Chinese customs authorities blocked NVIDIA’s H200 artificial intelligence chips from entering the country this week, according to three people briefed on the matter, just hours after the Trump administration formally approved the exports with conditions on Tuesday.
Chinese government officials summoned domestic technology companies to meetings on Tuesday where they were explicitly instructed not to purchase the chips unless necessary, two of the sources told Reuters. “The wording from the officials is so severe that it is basically a ban for now, though this might change in the future should things evolve,” one person familiar with the matter said.
The timing exposes the fragility of U.S.-China tech negotiations. Washington spent weeks crafting export conditions—including a 50% cap on China’s share of total U.S. sales and mandatory third-party testing—only to watch Beijing immediately shut the door. Whether this represents China’s strategy to protect domestic chipmakers like Huawei or serves as leverage in broader trade talks remains unclear.
What is clear is that Chinese technology companies (ByteDance, Alibaba Group and others) have placed orders for more than 2 million H200 chips priced at around $27,000 each, totalling approximately $54 billion in potential revenue for NVIDIA. The chipmaker’s current inventory stands at just 700,000 units, meaning it would need to significantly ramp up production to fulfill existing orders—orders that may never ship.
The H200 delivers roughly six times the performance of the H20, making it critical for training advanced AI models.

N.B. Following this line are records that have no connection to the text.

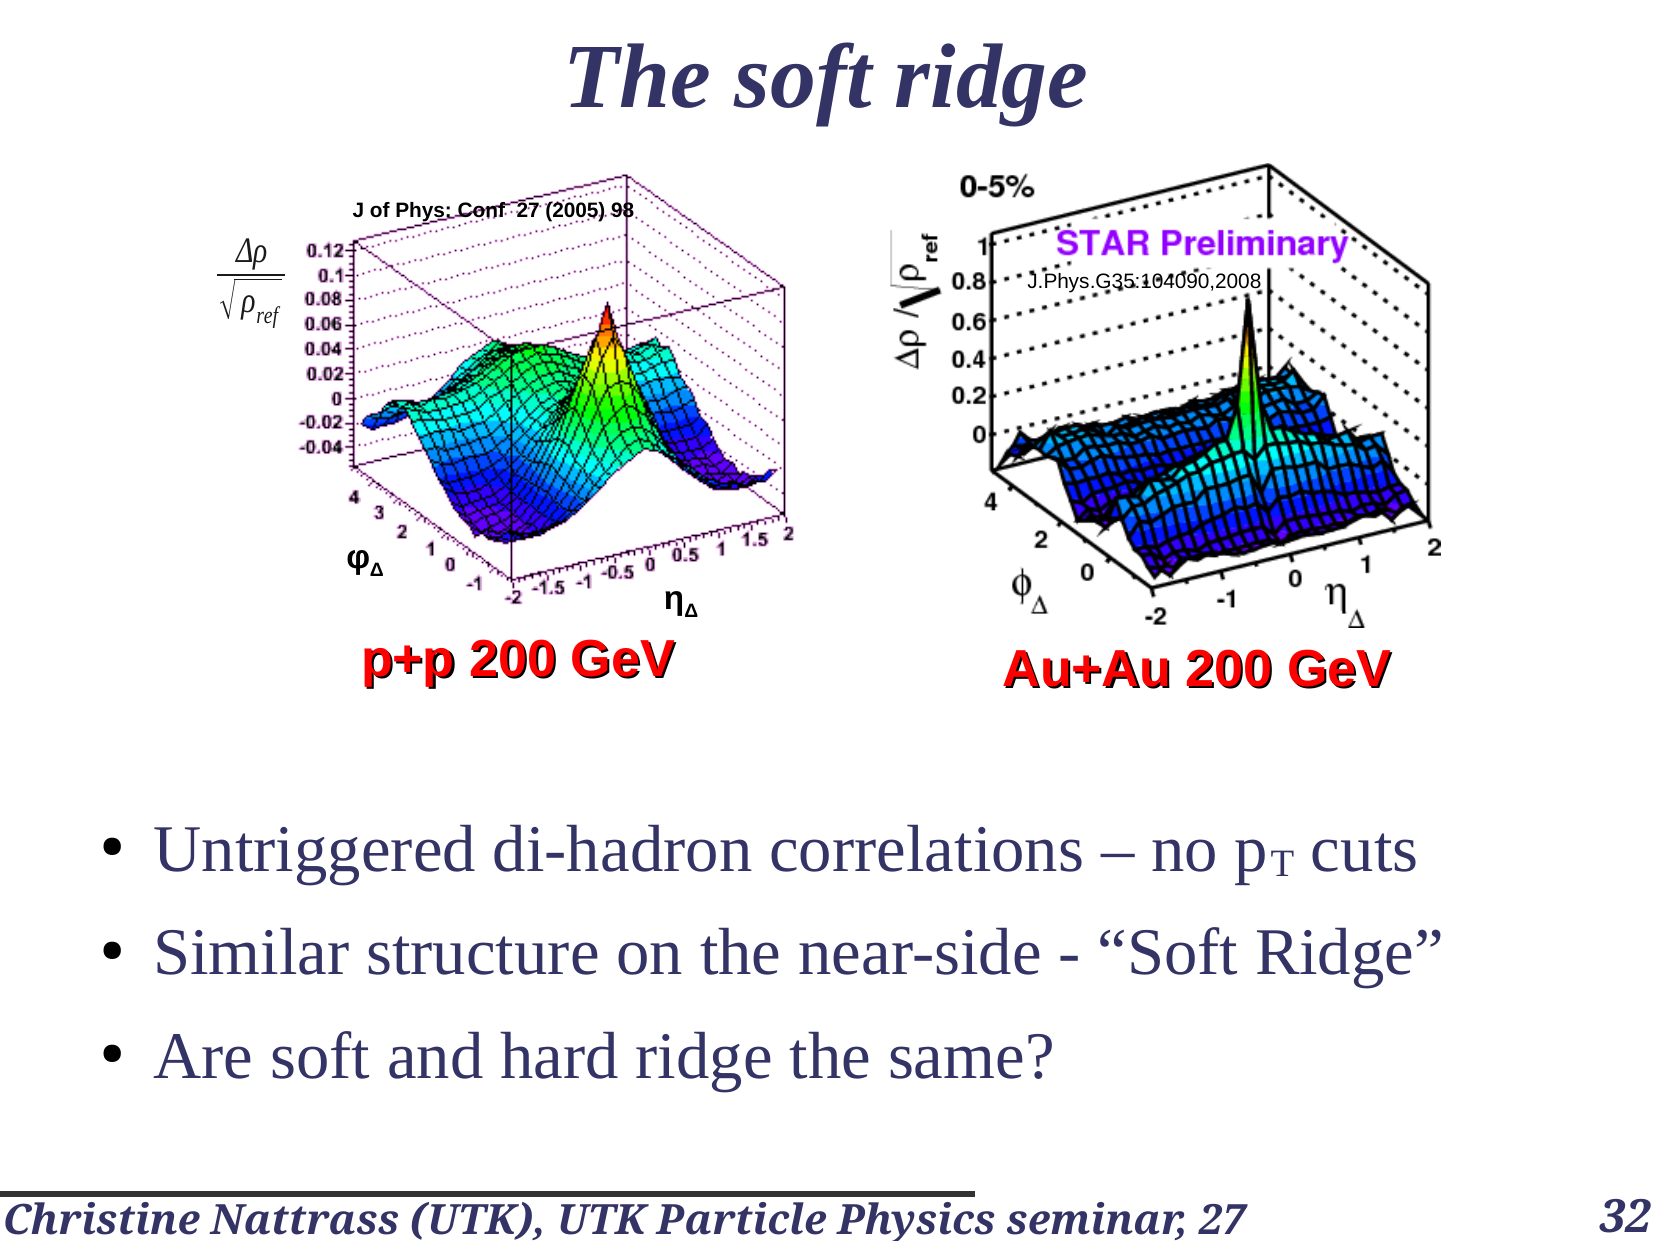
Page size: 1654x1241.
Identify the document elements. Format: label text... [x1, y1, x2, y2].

text_box ηΔ [578, 568, 772, 630]
text_box p+p 200 GeV [311, 622, 725, 695]
title The soft ridge [82, 0, 1571, 173]
text_box J of Phys: Conf 27 (2005) 98 [338, 189, 696, 230]
picture [284, 121, 839, 637]
text_box Au+Au 200 GeV [953, 631, 1441, 705]
text_box J.Phys.G35:104090,2008 [1012, 262, 1277, 306]
chart [208, 231, 297, 328]
list Untriggered di-hadron correlations – no pT cuts Similar structure on the near-side - “Soft Ridge” Are soft and hard ridge the same? [82, 811, 1571, 1115]
text_box φΔ [262, 527, 456, 589]
picture [864, 163, 1441, 629]
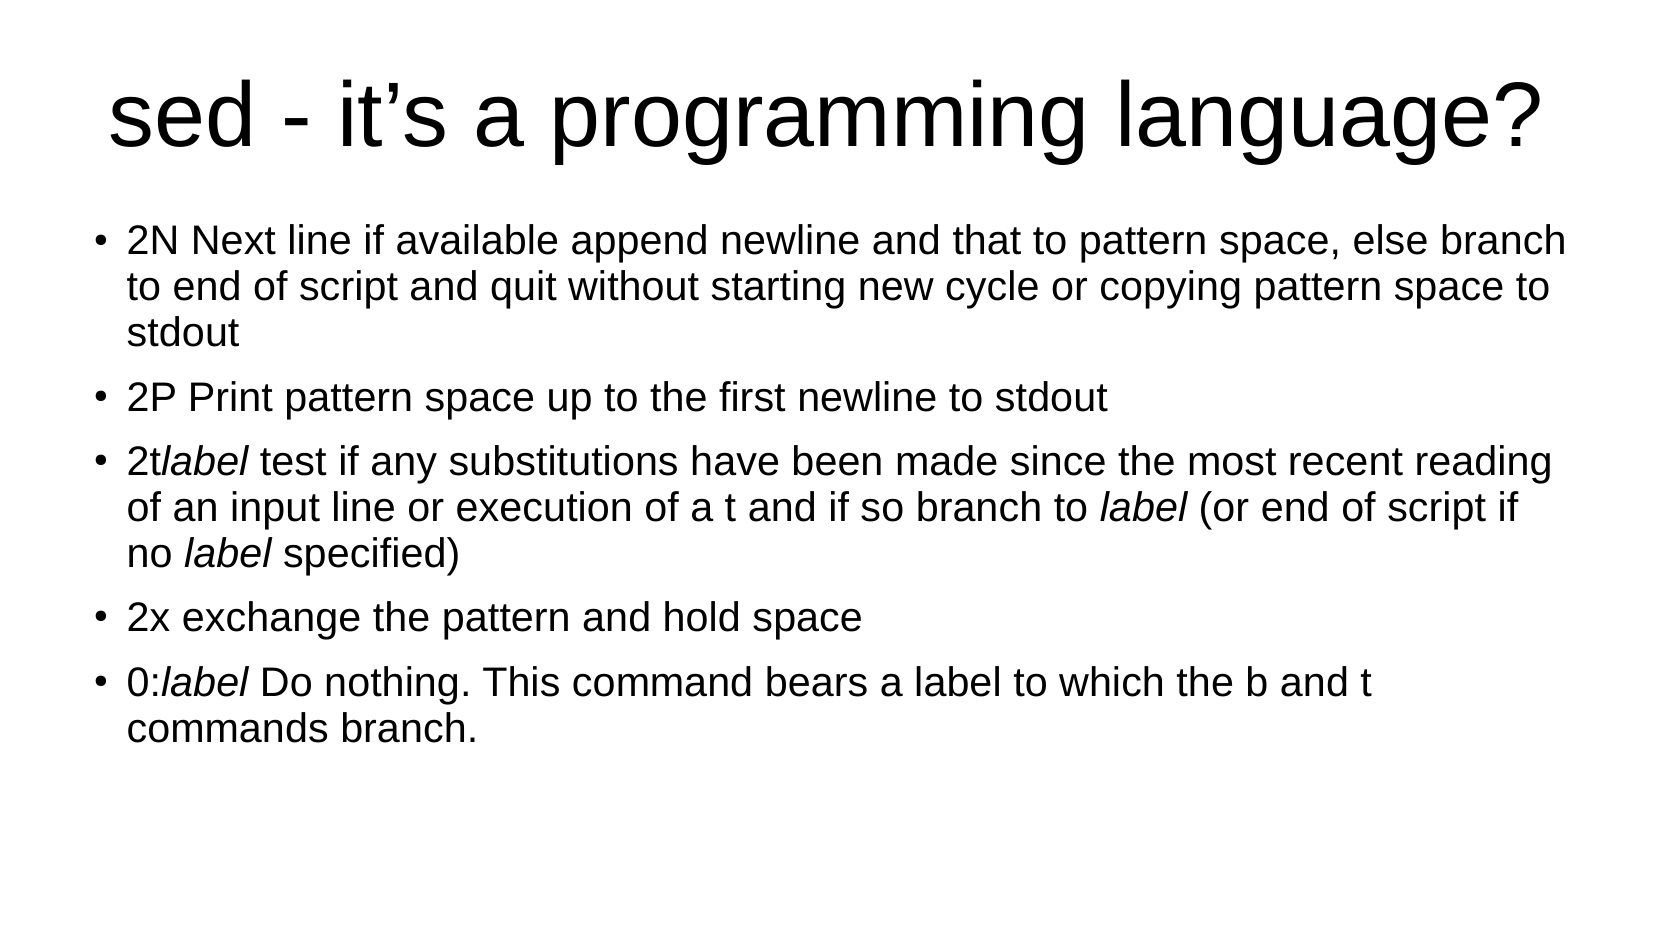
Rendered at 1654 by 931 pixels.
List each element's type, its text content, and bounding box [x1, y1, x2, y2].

title sed - it’s a programming language? [82, 37, 1571, 193]
list 2N Next line if available append newline and that to pattern space, else branch to end of script and quit without starting new cycle or copying pattern space to stdout 2P Print pattern space up to the first newline to stdout 2tlabel test if any substitutions have been made since the most recent reading of an input line or execution of a t and if so branch to label (or end of script if no label specified) 2x exchange the pattern and hold space 0:label Do nothing. This command bears a label to which the b and t commands branch. [82, 217, 1571, 758]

While Chinese chipmakers have developed AI processors like Huawei’s Ascend 910C, the H200 is considered far more efficient for large-scale training.
For NVIDIA, this marks another painful setback in China, the world’s second-largest economy. Last year, CEO Jensen Huang acknowledged the company’s share of China’s AI chip market had shrunk to zero after Beijing effectively blocked sales of the H20 chip from August onwards. That earlier restriction forced NVIDIA to write down $5.5 billion in inventory when the Trump administration required export licenses.

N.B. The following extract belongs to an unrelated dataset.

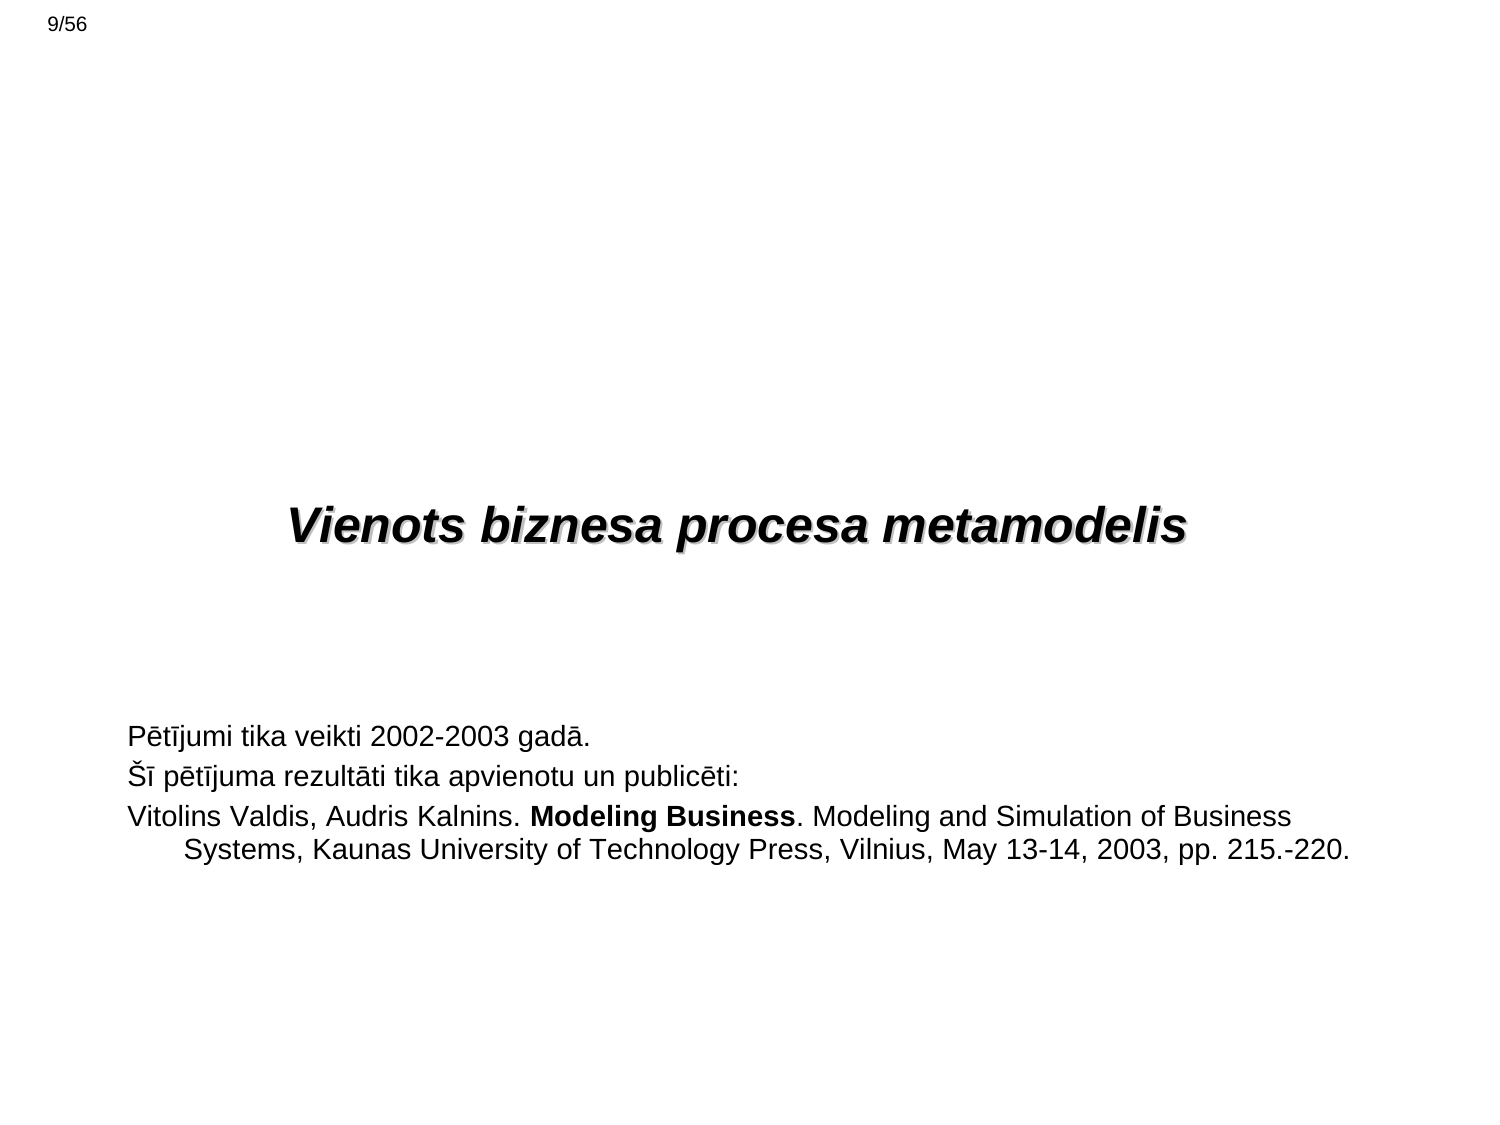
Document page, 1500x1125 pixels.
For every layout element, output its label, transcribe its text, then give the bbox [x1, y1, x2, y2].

Reuters was not immediately able to ascertain whether the directives applied to existing orders for H200 chips or only to new orders. Exemptions are being discussed for research and development purposes and universities, said one source, though broader commercial access appears blocked.
China’s General Administration of Customs, the Ministry of Industry and Information Technology, and the National Development and Reform Commission had not responded to requests for comment at publication time. NVIDIA also did not reply to queries.
The standoff leaves billions in chip orders frozen at the border, exposing how quickly geopolitical tensions can override market forces in the global AI race.